_WORK TO COMPLETE_
Without the images, output each record below as it stands.
((
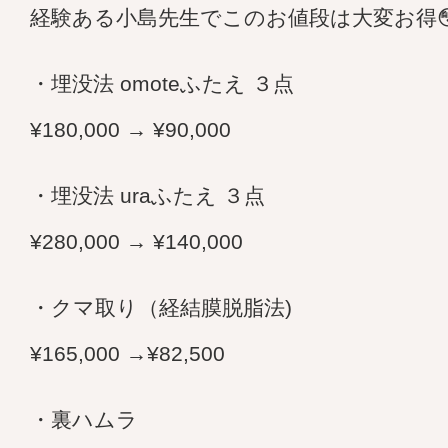
経験ある小島先生でこのお値段は大変お得😳
・埋没法 omoteふたえ ３点
¥180,000 → ¥90,000
・埋没法 uraふたえ ３点
¥280,000 → ¥140,000
・クマ取り（経結膜脱脂法)
¥165,000 →¥82,500
・裏ハムラ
))
_TASK SOLUTION_
経験ある小島先生でこのお値段は大変お得😳
・埋没法 omoteふたえ ３点
¥180,000 → ¥90,000
・埋没法 uraふたえ ３点
¥280,000 → ¥140,000
・クマ取り（経結膜脱脂法)
¥165,000 →¥82,500
・裏ハムラ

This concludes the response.